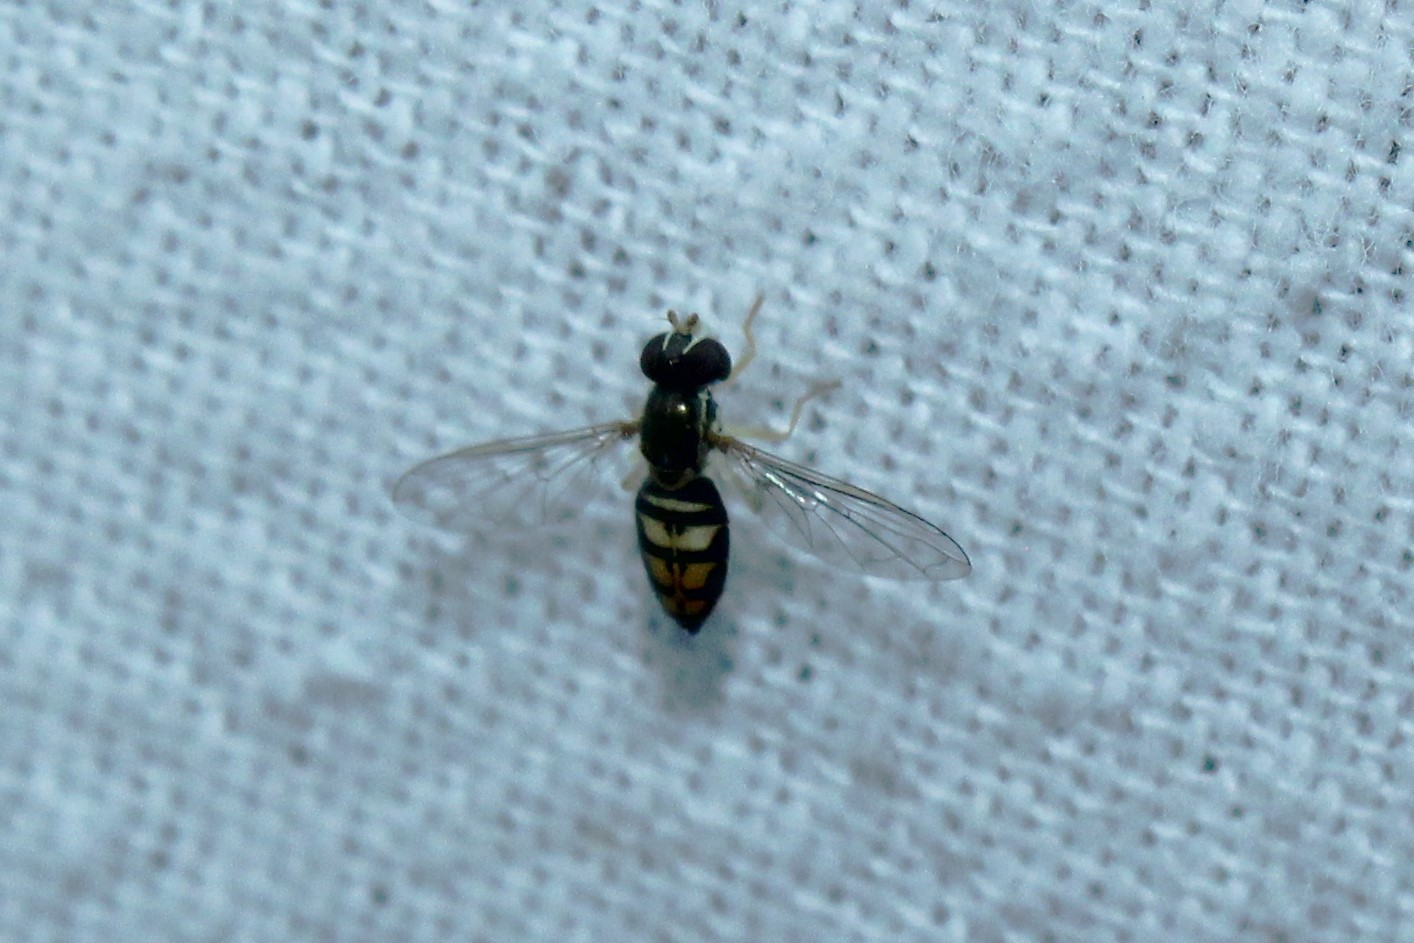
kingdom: Animalia
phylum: Arthropoda
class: Insecta
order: Diptera
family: Syrphidae
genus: Toxomerus
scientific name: Toxomerus marginatus
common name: Syrphid fly
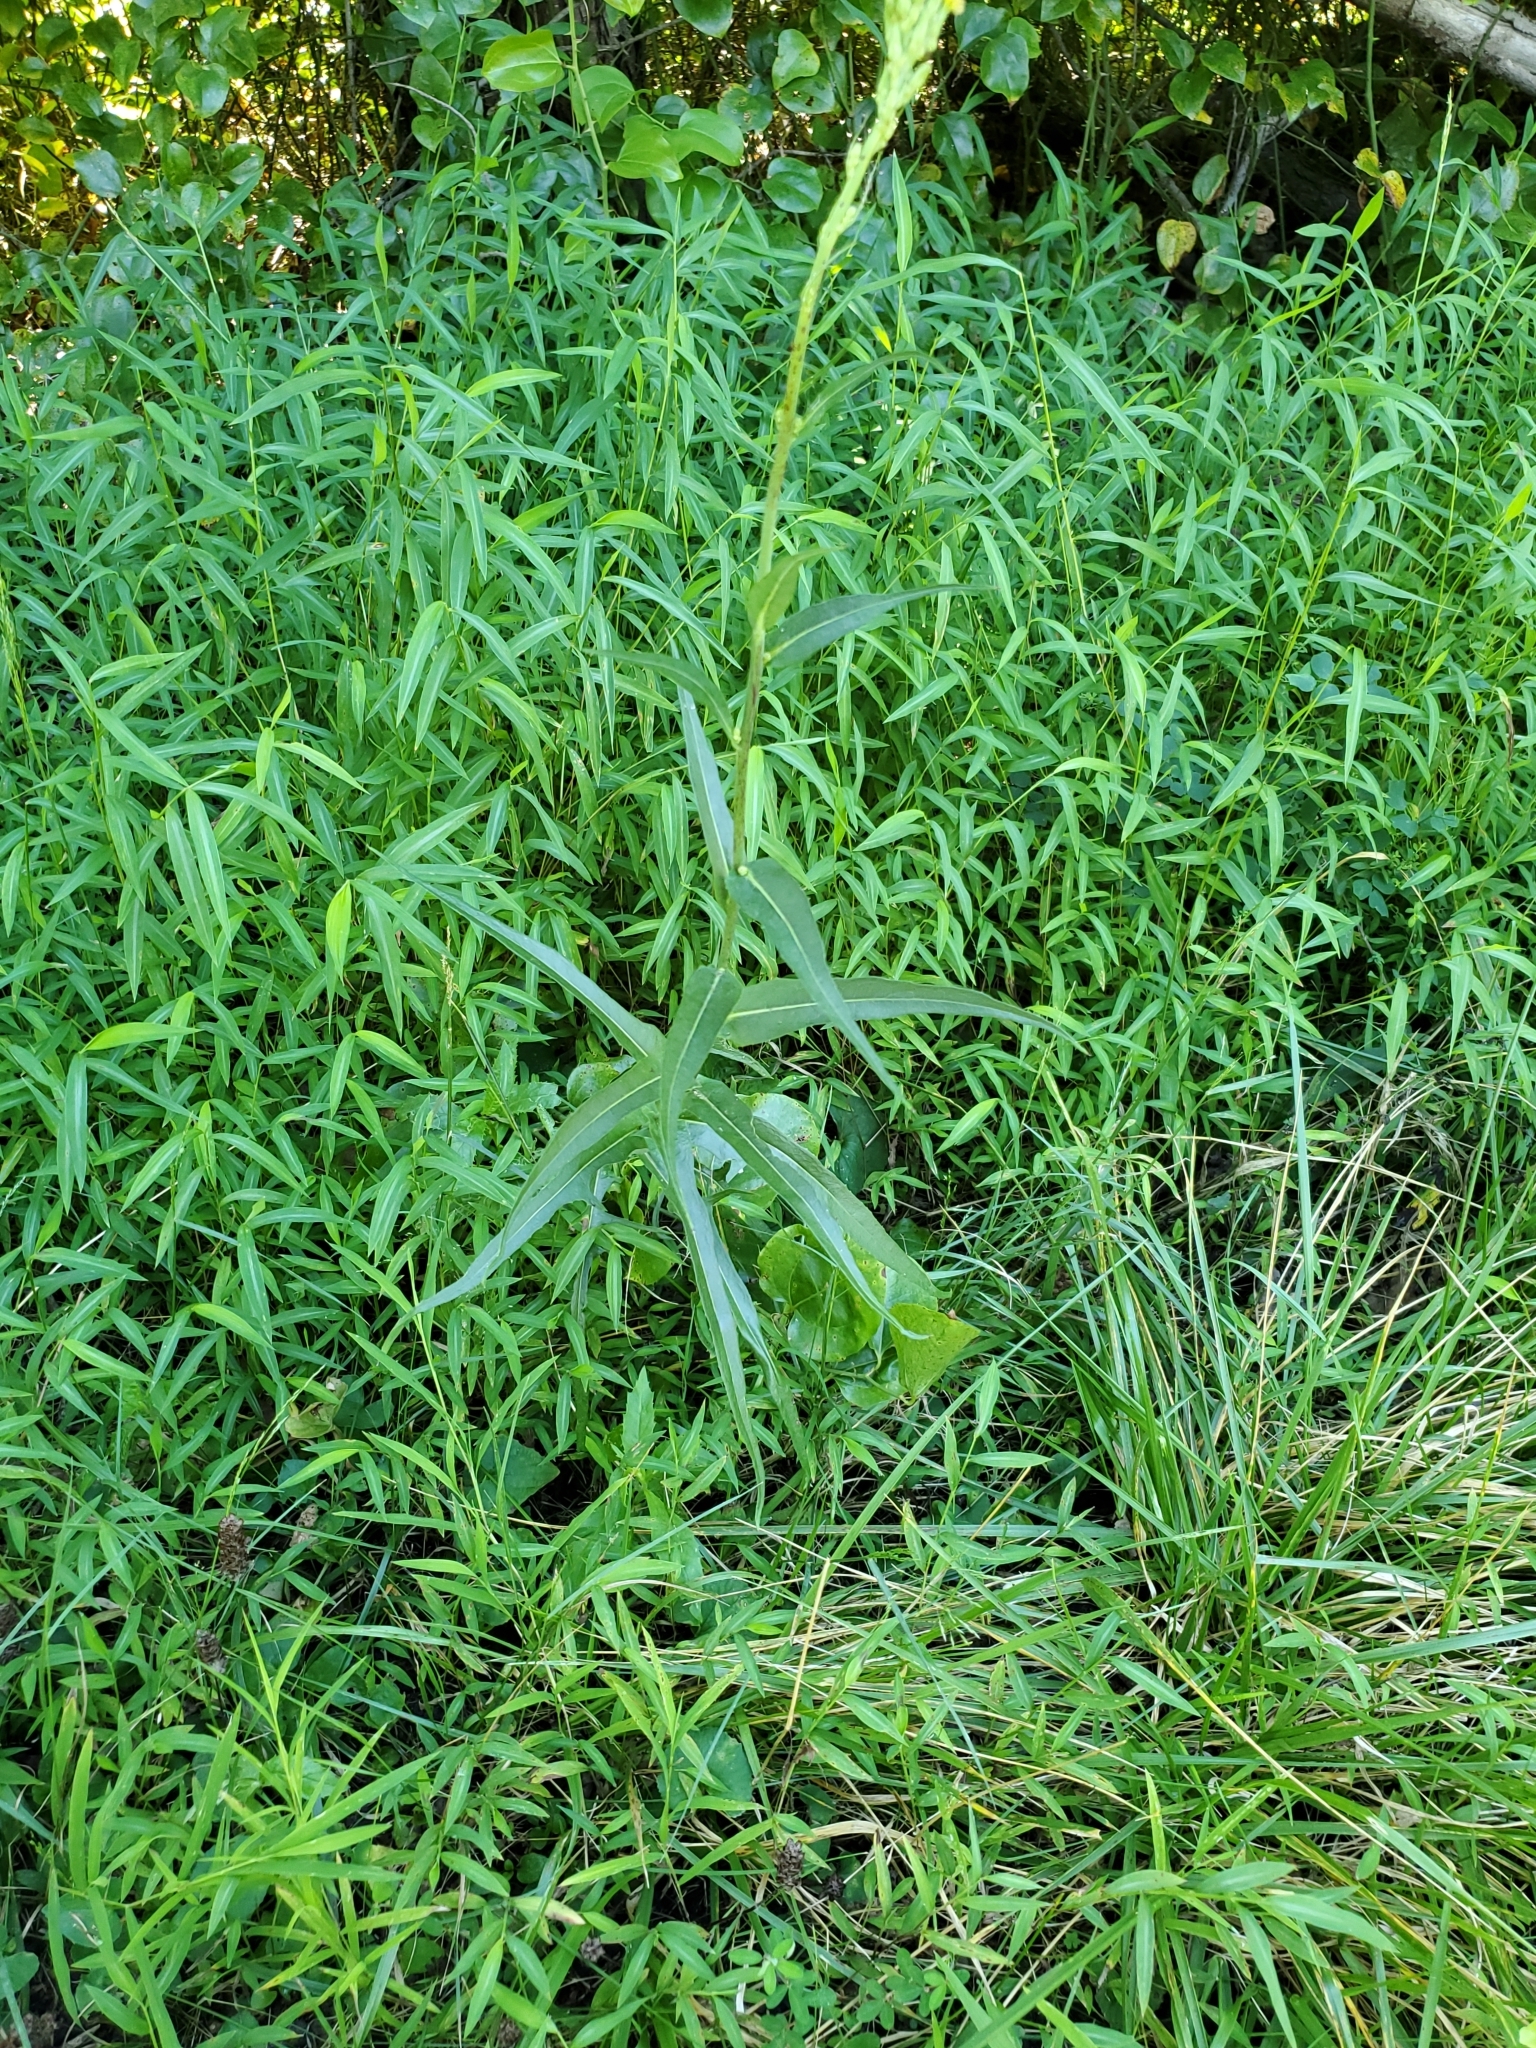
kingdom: Plantae
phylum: Tracheophyta
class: Magnoliopsida
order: Asterales
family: Asteraceae
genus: Lactuca
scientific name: Lactuca canadensis
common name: Canada lettuce
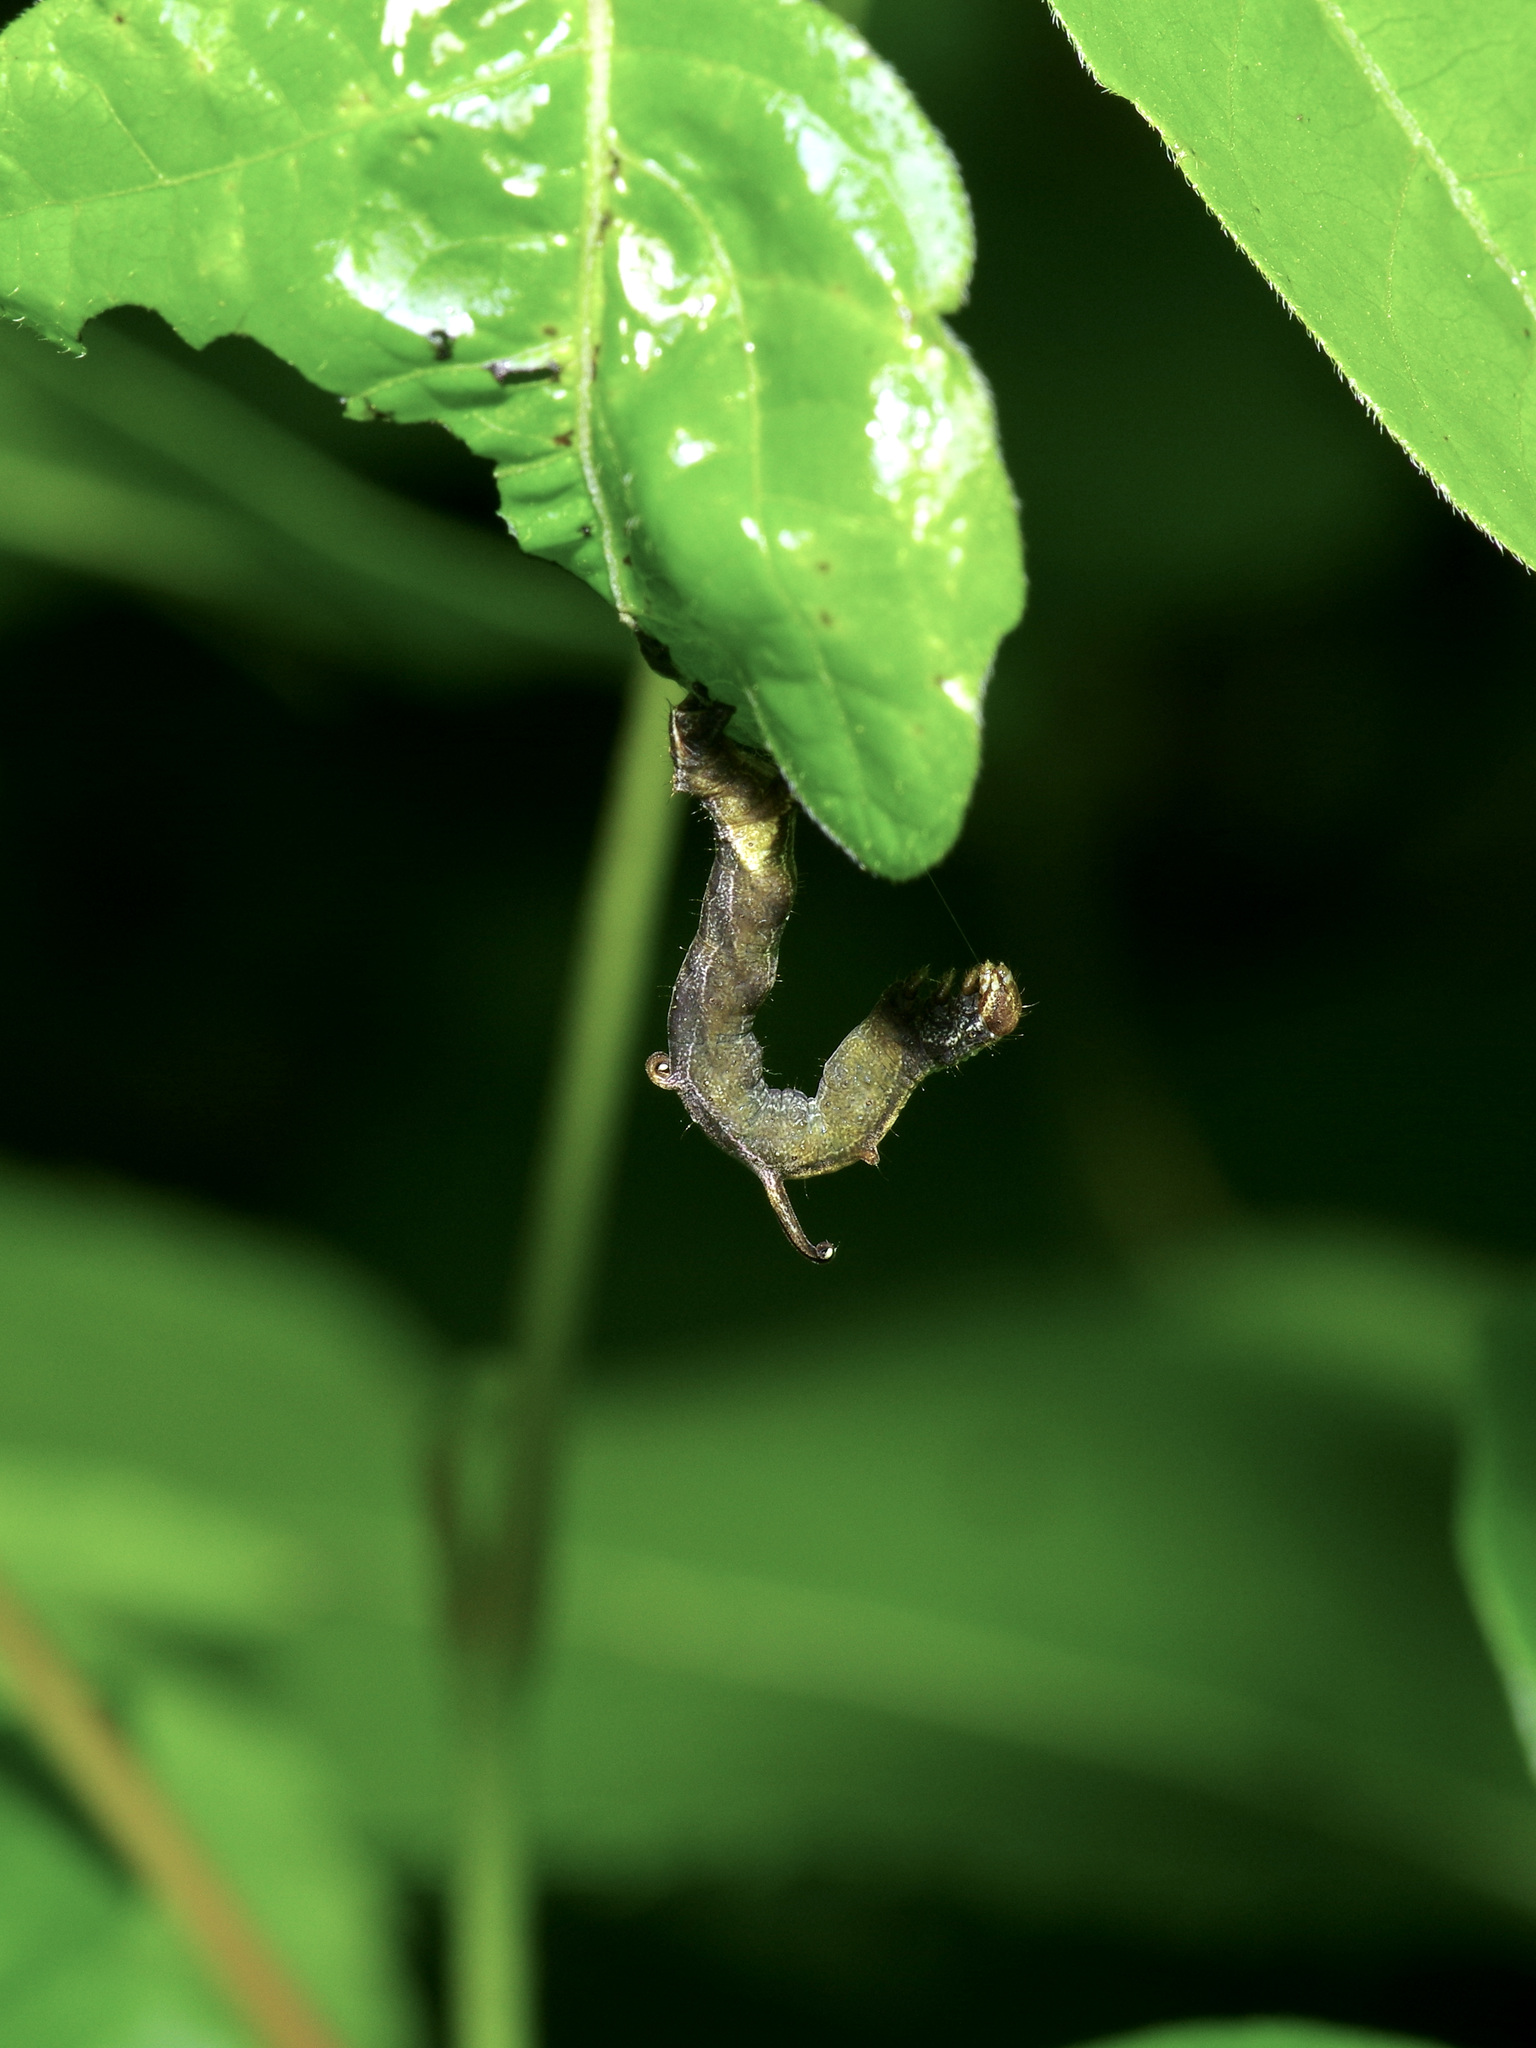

------------

> _TASK DIRECTIONS_
Render the listing above as a JSON list of strings, one per line, with blank lines dropped and the pictures left out.

> _WRITTEN SOLUTION_
[
  "kingdom: Animalia",
  "phylum: Arthropoda",
  "class: Insecta",
  "order: Diptera",
  "family: Syrphidae",
  "genus: Toxomerus",
  "scientific name: Toxomerus marginatus",
  "common name: Syrphid fly",
  "kingdom: Plantae",
  "phylum: Tracheophyta",
  "class: Magnoliopsida",
  "order: Asterales",
  "family: Asteraceae",
  "genus: Lactuca",
  "scientific name: Lactuca canadensis",
  "common name: Canada lettuce"
]